Segment Start: RECORDS TO USE
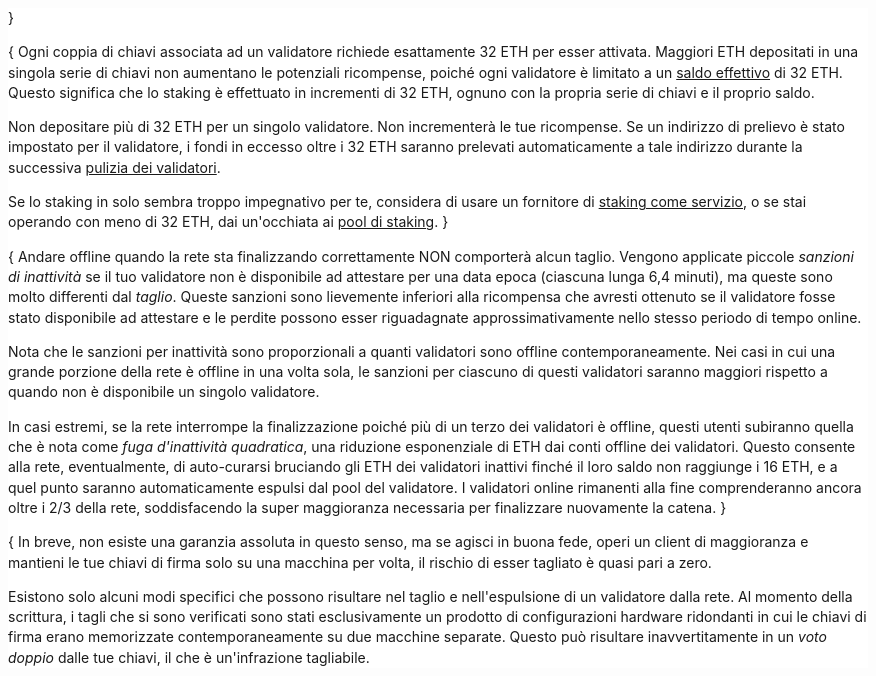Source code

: </ExpandableCard>
}

{
<ExpandableCard title="Posso depositare più di 32 ETH?">
Ogni coppia di chiavi associata ad un validatore richiede esattamente 32 ETH per esser attivata. Maggiori ETH depositati in una singola serie di chiavi non aumentano le potenziali ricompense, poiché ogni validatore è limitato a un <a href="https://www.attestant.io/posts/understanding-validator-effective-balance/">saldo effettivo</a> di 32 ETH. Questo significa che lo staking è effettuato in incrementi di 32 ETH, ognuno con la propria serie di chiavi e il proprio saldo.

Non depositare più di 32 ETH per un singolo validatore. Non incrementerà le tue ricompense. Se un indirizzo di prelievo è stato impostato per il validatore, i fondi in eccesso oltre i 32 ETH saranno prelevati automaticamente a tale indirizzo durante la successiva <a href="/staking/withdrawals/#validator-sweeping">pulizia dei validatori</a>.

Se lo staking in solo sembra troppo impegnativo per te, considera di usare un fornitore di <a href="/staking/saas/">staking come servizio</a>, o se stai operando con meno di 32 ETH, dai un'occhiata ai <a href="/staking/pools/">pool di staking</a>.
</ExpandableCard>
}

{
<ExpandableCard title="Sarà tagliato se resto offline? (tldr: No.)">
Andare offline quando la rete sta finalizzando correttamente NON comporterà alcun taglio. Vengono applicate piccole <em>sanzioni di inattività</em> se il tuo validatore non è disponibile ad attestare per una data epoca (ciascuna lunga 6,4 minuti), ma queste sono molto differenti dal <em>taglio</em>. Queste sanzioni sono lievemente inferiori alla ricompensa che avresti ottenuto se il validatore fosse stato disponibile ad attestare e le perdite possono esser riguadagnate approssimativamente nello stesso periodo di tempo online.

Nota che le sanzioni per inattività sono proporzionali a quanti validatori sono offline contemporaneamente. Nei casi in cui una grande porzione della rete è offline in una volta sola, le sanzioni per ciascuno di questi validatori saranno maggiori rispetto a quando non è disponibile un singolo validatore.

In casi estremi, se la rete interrompe la finalizzazione poiché più di un terzo dei validatori è offline, questi utenti subiranno quella che è nota come <em>fuga d'inattività quadratica</em>, una riduzione esponenziale di ETH dai conti offline dei validatori. Questo consente alla rete, eventualmente, di auto-curarsi bruciando gli ETH dei validatori inattivi finché il loro saldo non raggiunge i 16 ETH, e a quel punto saranno automaticamente espulsi dal pool del validatore. I validatori online rimanenti alla fine comprenderanno ancora oltre i 2/3 della rete, soddisfacendo la super maggioranza necessaria per finalizzare nuovamente la catena.
</ExpandableCard>
}

{
<ExpandableCard title="Come mi assicuro di non esser tagliato?">
In breve, non esiste una garanzia assoluta in questo senso, ma se agisci in buona fede, operi un client di maggioranza e mantieni le tue chiavi di firma solo su una macchina per volta, il rischio di esser tagliato è quasi pari a zero.

Esistono solo alcuni modi specifici che possono risultare nel taglio e nell'espulsione di un validatore dalla rete. Al momento della scrittura, i tagli che si sono verificati sono stati esclusivamente un prodotto di configurazioni hardware ridondanti in cui le chiavi di firma erano memorizzate contemporaneamente su due macchine separate. Questo può risultare inavvertitamente in un <em>voto doppio</em> dalle tue chiavi, il che è un'infrazione tagliabile.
Segment End: RECORDS TO USE
Go through the material above and copy each line that holds the string "title".

**RESULT BELOW**:
<ExpandableCard title="Posso depositare più di 32 ETH?">
<ExpandableCard title="Sarà tagliato se resto offline? (tldr: No.)">
<ExpandableCard title="Come mi assicuro di non esser tagliato?">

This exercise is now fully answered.